Indie cinema’s jack-of-all-trades filmmaker Jim Cummings returns with his third and most ambitious feature yet: an erotic thriller that takes aim at everything from social media to superficiality; masculinity to Hollywood itself.

★★★✰✰

Jim Cummings’ second film, The Wolf of Snow Hollow, is an arresting beast. It’s a blend of blood, laughs and the late, great Robert Forster in a horror-tinged tip of the hat to the Coen brothers’ subversive crime caper Fargo. Bursting with intensity, eccentricity and potent shades of pathos, Cummings’ narrative modus operandi—stories often helmed by brash, reckless protagonists (almost always played by himself) who tread a thin line between pitiful loser and redemptive underdog—has a distinctly zany lineage across his three-strong filmography.

Cummings isn’t one for convention. A funeral setting, a faulty pink CD player, a semi-choreographed dance routine and an indelible one-shot opening ten minutes made Thunder Road, the writer-director-actor’s debut feature and winner of the Grand Jury prize at SXSW in 2018, a memorably unapologetic thrust into his world of offbeat tragicomedy. The latest of these, The Beta Test (co-written and co-directed with frequent collaborator PJ McCabe), takes a similar character—although certainly more hateful than heroic—and drops him into a slippery, social media-age erotic thriller seasoned with a generous squeeze of Hollywood satire.

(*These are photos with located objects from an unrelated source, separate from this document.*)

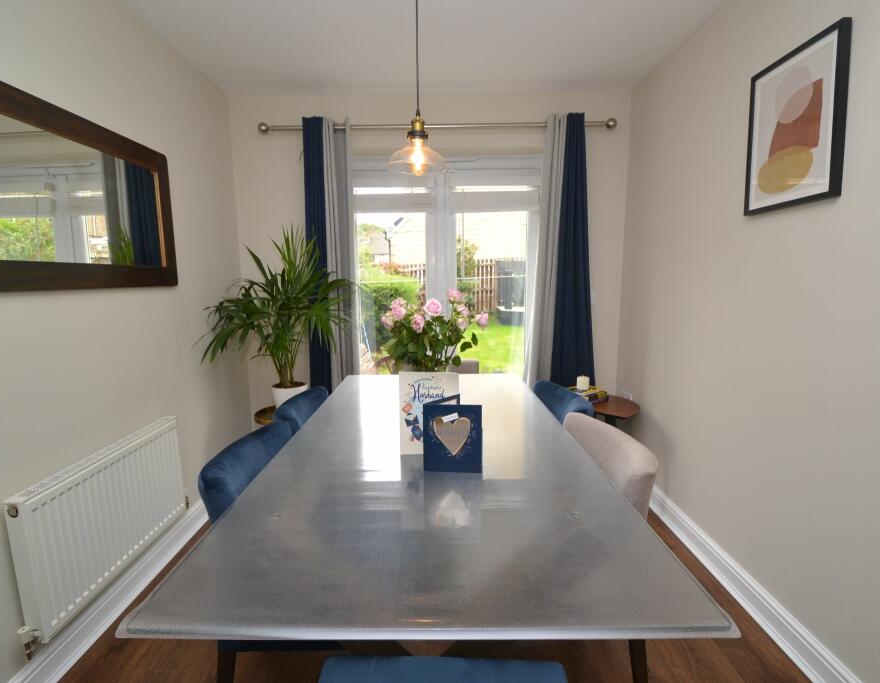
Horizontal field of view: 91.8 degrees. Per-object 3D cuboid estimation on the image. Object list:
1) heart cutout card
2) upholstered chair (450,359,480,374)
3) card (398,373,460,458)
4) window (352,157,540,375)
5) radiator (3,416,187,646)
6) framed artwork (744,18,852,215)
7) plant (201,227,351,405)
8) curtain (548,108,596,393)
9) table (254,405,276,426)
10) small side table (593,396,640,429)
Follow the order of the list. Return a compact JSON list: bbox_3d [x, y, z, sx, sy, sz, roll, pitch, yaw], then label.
[{"bbox_3d":[0.041,0.265,1.236,0.160,0.193,0.100,0,8,6],"label":"heart cutout card"},{"bbox_3d":[-0.011,0.560,2.364,0.500,0.820,0.570,-1,8,0],"label":"upholstered chair"},{"bbox_3d":[-0.035,0.219,1.324,0.180,0.260,0.060,-1,8,0],"label":"card"},{"bbox_3d":[0.011,-0.183,2.964,1.460,2.080,0.090,-1,8,0],"label":"window"},{"bbox_3d":[-1.205,0.623,1.592,0.070,0.450,0.730,-1,8,0],"label":"radiator"},{"bbox_3d":[1.168,-0.707,1.433,0.027,0.500,0.365,-1,8,0],"label":"framed artwork"},{"bbox_3d":[-0.849,-0.096,2.383,0.730,1.060,0.680,-1,8,0],"label":"plant"},{"bbox_3d":[0.877,-0.251,2.720,0.350,2.260,0.140,-1,8,0],"label":"curtain"},{"bbox_3d":[-0.866,0.690,2.506,0.400,0.540,0.400,-1,8,0],"label":"table"},{"bbox_3d":[0.929,0.655,2.507,0.460,0.570,0.460,-1,8,0],"label":"small side table"}]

Cummings plays Jordan Hines, a self-important talent agent who, shortly before he is due to tie the knot with fiancé Caroline (Virginia Newcomb), receives a mysterious invitation to a blindfolded, no-strings-attached sexual encounter with a stranger in a hotel room. But who sent it? Are there really no strings attached? And is this person really a stranger in a Silicon Valley-era of superficial connection? Such questions soon embroil Hines in an obsessive search for answers, scouring the streets of Los Angeles with increasing desperation as a B-movie-style, down-the-rabbit-hole narrative begins to unfurl, one that invokes the divisive, labyrinthine wackiness of films like David Robert Mitchell’s Under the Silver Lake and Paul Thomas Anderson’s Inherent Vice.

It is taut and high-energy stuff: a sugar-rush of outbursts and chance encounters that chart an industry insider’s spectacular fall from grace as Hines’ efforts to untangle himself from a web of lies and infidelity work increasingly to the contrary. At the centre of it all is an intriguing juxtaposition of masculinity and vulnerability, with Hines’ journey—soundtracked by several sudden eruptions of classical music—taking the viewer beneath the thin veil of LA’s glitzy lure and into a dark underbelly of deception, violence, murder and dental veneers. As his protagonist repeatedly fails to live up to his inflated opinion of himself, Cummings’ film neatly unfurls as a disassembling of the male ego: a cutting examination of men in perceived positions of power shrewdly set against a backdrop teeming with them. (The Weinstein name is never once uttered, but references to “Harvey” are plentiful.)

Cummings once again proves a magnetic screen presence. With impressive physical fervour and a knowing smirk that is at once charming and maniacal, he is an extremely watchable performer. An actor with an increasingly evident aptitude for playing individuals who are equal parts assertive, unhinged and helpless. However, like the confounded character he plays here, The Beta Test feels far less assured in its attempts to say something truly meaningful. In the end, the ideas, of which there are many, feel underserved by the film’s swift, economical run-time, while the third-act revelation lacks the notable clout of earlier scenes. But in forsaking formula and familiarity in favour of something altogether more ambitious, Cummings again shows his worth as a filmmaker willing to do things a little differently.

The results may not always be wholly satisfying but, in the pursuit of something innovative and new—in trying to wrong-foot the audience at every turn—the risk is sometimes worth taking. For better or worse.

The Verdict

Anchored by another enjoyably off-the-wall performance from its creator, The Beta Test is fuelled by a melting pot of ideas, not all of which are left to stew away for long enough. Still, this is yet further evidence of Cummings’ wonderfully distinctive, fledgling talent.